National Aluminium Company Ltd (Nalco) is going ahead with an extensive expansion plan that would lead to restrictions in cash flows and even a possible increase in debt, say analysts. The outgo for the alumina refinery expansion is ₹6,000 crore.
“We estimate negative free cash flow in FY2021-23 as it would use all its surplus cash and Nalco would require to raise debt in FY2023 to continue its expansion spends,” said Kotak Institutional Equities.
The strain on cash flows could also cut clean into its high dividend yields in the coming years. Nalco’s dividend yield works out to about 4.2% based on payouts it made in FY20.
One positive is that the market dynamics for the aluminium sector appear to be improving. Aluminium prices so far this financial year have stepped up about 20% in international markets, and this could shore up Nalco’s profits.
Demand from China has been steady, while the weak US dollar could continue to support prices.
But one worry for the aluminium market is high inventory. “A surplus market and weak costs should cap further upside in aluminium prices.

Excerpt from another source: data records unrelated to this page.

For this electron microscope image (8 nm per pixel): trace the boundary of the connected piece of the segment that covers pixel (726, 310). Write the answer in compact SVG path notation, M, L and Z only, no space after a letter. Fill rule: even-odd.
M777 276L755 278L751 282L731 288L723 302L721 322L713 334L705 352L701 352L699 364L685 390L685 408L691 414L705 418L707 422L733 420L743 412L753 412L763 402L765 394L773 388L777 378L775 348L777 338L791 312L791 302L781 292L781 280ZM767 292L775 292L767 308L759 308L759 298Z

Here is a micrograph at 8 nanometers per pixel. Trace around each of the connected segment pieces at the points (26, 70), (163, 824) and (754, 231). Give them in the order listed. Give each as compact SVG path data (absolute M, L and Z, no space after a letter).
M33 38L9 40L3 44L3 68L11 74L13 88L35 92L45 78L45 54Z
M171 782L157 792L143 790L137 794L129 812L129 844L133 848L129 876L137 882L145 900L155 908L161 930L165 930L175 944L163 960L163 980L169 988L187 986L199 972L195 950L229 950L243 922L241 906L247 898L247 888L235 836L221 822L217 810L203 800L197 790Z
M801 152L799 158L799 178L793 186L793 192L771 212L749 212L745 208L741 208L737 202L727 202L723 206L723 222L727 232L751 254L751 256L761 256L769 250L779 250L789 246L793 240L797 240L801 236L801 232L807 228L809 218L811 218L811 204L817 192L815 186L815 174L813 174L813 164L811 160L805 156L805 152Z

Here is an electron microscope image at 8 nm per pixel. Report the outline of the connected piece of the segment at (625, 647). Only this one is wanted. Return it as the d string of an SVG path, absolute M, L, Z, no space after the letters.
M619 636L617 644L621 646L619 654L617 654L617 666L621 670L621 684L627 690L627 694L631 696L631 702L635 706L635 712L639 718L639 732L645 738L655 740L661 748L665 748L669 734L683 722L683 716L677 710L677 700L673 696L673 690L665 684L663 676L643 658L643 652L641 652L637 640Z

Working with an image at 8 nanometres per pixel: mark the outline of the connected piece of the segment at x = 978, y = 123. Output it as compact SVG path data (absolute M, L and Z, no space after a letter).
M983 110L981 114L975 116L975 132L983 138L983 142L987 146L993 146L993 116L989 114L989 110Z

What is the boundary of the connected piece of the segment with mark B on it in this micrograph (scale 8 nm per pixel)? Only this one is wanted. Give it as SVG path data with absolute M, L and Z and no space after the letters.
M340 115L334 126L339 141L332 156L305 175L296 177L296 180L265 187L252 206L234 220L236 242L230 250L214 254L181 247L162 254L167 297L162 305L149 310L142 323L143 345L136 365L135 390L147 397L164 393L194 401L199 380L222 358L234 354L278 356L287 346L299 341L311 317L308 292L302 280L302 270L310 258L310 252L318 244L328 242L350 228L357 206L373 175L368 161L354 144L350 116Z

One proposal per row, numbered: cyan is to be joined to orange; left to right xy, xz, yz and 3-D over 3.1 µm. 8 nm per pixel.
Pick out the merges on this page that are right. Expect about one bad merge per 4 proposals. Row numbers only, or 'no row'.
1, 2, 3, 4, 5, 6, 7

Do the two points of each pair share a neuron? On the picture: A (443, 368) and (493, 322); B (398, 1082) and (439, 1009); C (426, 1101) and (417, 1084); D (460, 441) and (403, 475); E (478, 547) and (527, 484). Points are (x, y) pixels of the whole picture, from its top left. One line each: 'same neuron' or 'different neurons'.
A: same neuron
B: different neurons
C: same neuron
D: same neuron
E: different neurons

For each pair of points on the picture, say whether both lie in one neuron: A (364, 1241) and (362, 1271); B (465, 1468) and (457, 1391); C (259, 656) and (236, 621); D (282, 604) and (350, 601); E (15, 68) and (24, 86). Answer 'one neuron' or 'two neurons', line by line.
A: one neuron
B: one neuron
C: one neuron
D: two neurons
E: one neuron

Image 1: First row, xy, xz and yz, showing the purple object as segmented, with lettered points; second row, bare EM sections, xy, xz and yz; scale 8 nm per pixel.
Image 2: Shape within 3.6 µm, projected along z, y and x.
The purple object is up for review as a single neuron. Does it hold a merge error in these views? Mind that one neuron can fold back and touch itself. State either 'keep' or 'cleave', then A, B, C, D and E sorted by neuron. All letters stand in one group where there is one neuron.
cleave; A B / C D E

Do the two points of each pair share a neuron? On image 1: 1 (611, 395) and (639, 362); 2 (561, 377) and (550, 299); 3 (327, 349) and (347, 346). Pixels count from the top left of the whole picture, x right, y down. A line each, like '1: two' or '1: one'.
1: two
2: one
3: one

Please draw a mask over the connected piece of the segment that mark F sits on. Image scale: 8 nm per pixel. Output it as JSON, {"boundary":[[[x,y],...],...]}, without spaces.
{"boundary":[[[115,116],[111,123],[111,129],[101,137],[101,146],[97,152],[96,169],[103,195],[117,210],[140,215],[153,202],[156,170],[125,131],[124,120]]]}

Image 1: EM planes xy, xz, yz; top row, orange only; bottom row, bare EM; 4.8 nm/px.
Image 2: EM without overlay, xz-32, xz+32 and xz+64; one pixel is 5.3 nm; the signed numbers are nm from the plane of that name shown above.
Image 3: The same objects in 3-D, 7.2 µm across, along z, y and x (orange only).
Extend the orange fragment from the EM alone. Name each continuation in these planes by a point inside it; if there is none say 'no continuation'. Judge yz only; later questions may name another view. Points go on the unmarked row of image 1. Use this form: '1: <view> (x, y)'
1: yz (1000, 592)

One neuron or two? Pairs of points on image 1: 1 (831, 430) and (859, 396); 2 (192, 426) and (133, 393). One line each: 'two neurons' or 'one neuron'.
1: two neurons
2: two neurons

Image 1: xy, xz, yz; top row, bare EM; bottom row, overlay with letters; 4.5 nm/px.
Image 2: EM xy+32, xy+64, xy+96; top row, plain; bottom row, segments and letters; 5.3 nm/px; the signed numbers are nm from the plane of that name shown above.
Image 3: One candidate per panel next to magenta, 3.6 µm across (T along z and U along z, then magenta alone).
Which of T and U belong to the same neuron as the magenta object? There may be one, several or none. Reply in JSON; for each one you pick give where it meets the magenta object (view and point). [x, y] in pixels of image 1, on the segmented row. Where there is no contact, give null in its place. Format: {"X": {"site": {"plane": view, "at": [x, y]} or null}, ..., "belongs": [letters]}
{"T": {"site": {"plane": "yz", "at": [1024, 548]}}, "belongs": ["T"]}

The market remains well supplied despite the disruption at Alunorte, Brazil, and we see limited upside,” said Kotak’s analysts in the report.
Of course, analysts have already raised expectations of earnings in FY21, supported by the lower base and expected better realizations. Valuations, however, continue to be on the higher side; and a lack of positive surprises coupled with strained cash flows could weigh on the stock.